In Niagara-on-the-Lake, Rodrigues and the Kingston workers will join with hundreds of CUPE Ontario members and people from all walks of life for a rally to defend public health care. Over the last 23 years, Ontario has lost 18,500 hospital beds, according to the Ontario Health Coalition (OHC), which is organizing the rally.


“Public health care is something every Ontarian cares about. For years, budgets have been squeezed while the population grows. As a result, communities across the province are losing hospital beds, emergency rooms are closing, and people are being pushed out of hospitals and into already overburdened long-term care and home care,” says

Fred Hahn, president of CUPE Ontario. “It is beyond disappointing that Prime Minister Stephen Harper does not share our commitment to public health care. He’s not even bothering to show up at this meeting.”


This week is the final Council of the Federation meeting before the federal Health Accord expires in 2014. The Accord sets out how health care funding flows from the federal government to the provinces and territories.


The rally is part of two days of workshops and political action.
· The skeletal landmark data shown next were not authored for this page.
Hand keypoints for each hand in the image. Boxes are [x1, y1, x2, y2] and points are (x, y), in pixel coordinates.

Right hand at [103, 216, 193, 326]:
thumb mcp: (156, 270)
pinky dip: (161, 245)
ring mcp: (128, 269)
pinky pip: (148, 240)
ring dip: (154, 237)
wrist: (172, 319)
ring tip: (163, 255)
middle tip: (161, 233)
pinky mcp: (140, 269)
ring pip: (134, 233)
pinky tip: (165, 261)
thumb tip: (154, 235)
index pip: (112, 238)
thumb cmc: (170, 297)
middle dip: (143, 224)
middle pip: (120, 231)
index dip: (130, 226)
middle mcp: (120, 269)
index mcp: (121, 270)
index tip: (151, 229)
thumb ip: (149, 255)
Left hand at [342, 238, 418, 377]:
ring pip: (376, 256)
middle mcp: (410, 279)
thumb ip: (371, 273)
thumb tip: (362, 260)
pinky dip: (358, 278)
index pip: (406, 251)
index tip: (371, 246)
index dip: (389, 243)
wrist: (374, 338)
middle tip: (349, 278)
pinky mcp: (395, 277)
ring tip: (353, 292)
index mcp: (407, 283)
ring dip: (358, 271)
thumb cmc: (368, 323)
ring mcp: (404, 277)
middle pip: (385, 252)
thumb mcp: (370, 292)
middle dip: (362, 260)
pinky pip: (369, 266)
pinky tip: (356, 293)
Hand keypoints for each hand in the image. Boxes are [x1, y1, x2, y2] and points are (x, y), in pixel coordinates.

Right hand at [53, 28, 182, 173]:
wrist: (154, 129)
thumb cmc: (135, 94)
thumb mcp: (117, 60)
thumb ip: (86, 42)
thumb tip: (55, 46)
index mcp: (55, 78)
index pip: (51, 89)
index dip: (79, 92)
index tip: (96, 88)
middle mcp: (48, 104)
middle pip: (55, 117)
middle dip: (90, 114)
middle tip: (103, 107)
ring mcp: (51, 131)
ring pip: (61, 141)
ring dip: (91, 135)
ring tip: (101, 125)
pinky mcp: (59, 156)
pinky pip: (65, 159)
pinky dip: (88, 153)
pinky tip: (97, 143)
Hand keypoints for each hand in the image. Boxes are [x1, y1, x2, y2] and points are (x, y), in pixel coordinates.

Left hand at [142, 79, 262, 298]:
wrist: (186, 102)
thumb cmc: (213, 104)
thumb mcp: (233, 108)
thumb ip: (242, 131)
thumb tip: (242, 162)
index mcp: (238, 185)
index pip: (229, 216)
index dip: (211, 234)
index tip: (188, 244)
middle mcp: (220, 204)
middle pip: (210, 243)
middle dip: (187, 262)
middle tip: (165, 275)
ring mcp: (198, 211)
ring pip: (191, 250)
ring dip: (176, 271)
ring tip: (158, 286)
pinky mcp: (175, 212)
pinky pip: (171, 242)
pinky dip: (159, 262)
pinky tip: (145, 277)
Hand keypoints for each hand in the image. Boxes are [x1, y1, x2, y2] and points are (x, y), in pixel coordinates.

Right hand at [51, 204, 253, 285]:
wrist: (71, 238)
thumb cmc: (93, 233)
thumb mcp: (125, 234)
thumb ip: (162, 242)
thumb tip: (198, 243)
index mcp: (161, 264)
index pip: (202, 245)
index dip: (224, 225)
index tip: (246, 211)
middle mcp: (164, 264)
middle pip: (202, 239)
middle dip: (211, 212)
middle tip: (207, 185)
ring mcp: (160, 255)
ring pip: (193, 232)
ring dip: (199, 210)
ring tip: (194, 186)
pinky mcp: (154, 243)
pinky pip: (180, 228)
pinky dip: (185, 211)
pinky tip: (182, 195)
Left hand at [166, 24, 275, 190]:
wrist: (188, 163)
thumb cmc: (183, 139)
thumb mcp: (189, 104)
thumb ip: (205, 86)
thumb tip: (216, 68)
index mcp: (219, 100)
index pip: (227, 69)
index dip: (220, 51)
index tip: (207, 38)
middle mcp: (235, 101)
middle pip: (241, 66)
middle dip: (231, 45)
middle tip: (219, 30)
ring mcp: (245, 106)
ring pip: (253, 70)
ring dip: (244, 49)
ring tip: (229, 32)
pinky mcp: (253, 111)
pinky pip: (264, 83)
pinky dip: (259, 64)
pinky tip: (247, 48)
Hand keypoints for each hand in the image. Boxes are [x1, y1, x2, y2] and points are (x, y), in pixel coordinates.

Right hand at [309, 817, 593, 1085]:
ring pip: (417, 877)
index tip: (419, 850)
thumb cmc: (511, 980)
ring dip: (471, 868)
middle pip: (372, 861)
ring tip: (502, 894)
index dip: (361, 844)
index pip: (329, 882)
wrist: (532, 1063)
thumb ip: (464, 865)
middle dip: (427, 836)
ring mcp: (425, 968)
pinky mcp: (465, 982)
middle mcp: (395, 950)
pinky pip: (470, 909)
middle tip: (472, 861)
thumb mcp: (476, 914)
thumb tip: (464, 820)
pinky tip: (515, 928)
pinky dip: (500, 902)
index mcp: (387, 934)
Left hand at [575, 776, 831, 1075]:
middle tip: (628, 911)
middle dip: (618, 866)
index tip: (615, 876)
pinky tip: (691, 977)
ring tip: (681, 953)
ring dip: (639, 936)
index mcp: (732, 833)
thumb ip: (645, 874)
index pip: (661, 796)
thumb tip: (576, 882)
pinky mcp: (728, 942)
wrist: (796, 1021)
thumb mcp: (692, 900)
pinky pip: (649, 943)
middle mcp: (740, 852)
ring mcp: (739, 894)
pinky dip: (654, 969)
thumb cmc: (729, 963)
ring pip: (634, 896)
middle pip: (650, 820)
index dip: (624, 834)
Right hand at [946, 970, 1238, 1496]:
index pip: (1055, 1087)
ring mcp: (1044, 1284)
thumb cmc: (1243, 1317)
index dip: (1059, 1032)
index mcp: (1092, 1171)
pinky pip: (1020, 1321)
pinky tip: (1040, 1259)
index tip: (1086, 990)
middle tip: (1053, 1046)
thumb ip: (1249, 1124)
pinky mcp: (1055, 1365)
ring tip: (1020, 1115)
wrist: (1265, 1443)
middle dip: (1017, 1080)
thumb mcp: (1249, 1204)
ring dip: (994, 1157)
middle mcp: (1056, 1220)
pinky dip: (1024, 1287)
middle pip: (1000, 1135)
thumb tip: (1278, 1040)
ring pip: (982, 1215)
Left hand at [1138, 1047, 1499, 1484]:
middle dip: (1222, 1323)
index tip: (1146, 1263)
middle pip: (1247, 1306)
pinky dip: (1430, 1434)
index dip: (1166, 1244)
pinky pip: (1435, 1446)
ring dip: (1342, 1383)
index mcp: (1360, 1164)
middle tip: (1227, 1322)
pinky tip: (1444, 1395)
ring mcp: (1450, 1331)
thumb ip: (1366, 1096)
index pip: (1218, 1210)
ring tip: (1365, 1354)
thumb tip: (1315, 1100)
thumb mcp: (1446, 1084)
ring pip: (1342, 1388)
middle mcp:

Participants will include CUPE National President

Paul Moist, OHC Director Natalie Mehra, Council of Canadians Chair Maude Barlow, Glendon School of Public & International Affairs Director Alex Himelfarb, and many others.


In December 2011, the Harper government announced plans to cut $36 billion from federal health care transfers to the provinces once the Accord expires in 2014. The federal government has also cut health care for refugees and other groups and walked away from a national pharmacare program that would have provided prescription drug coverage to all Canadians.


“Ontario spends less on health care than any other province,” says Michael Hurley, president of the Ontario Council of Hospital Unions (OCHU) and CUPE Ontario first vice-president. “Health care needs stable and adequate funding. Stephen Harper should have come to this meeting, and I urge him to sit down for a serious discussion with premiers and other health care leaders about the future of public health care.”


CUPE is Ontario’s community union, with more than 240,000 members providing quality public services across the province. CUPE Ontario members are proud to work in social services, health care, municipalities, school boards and universities.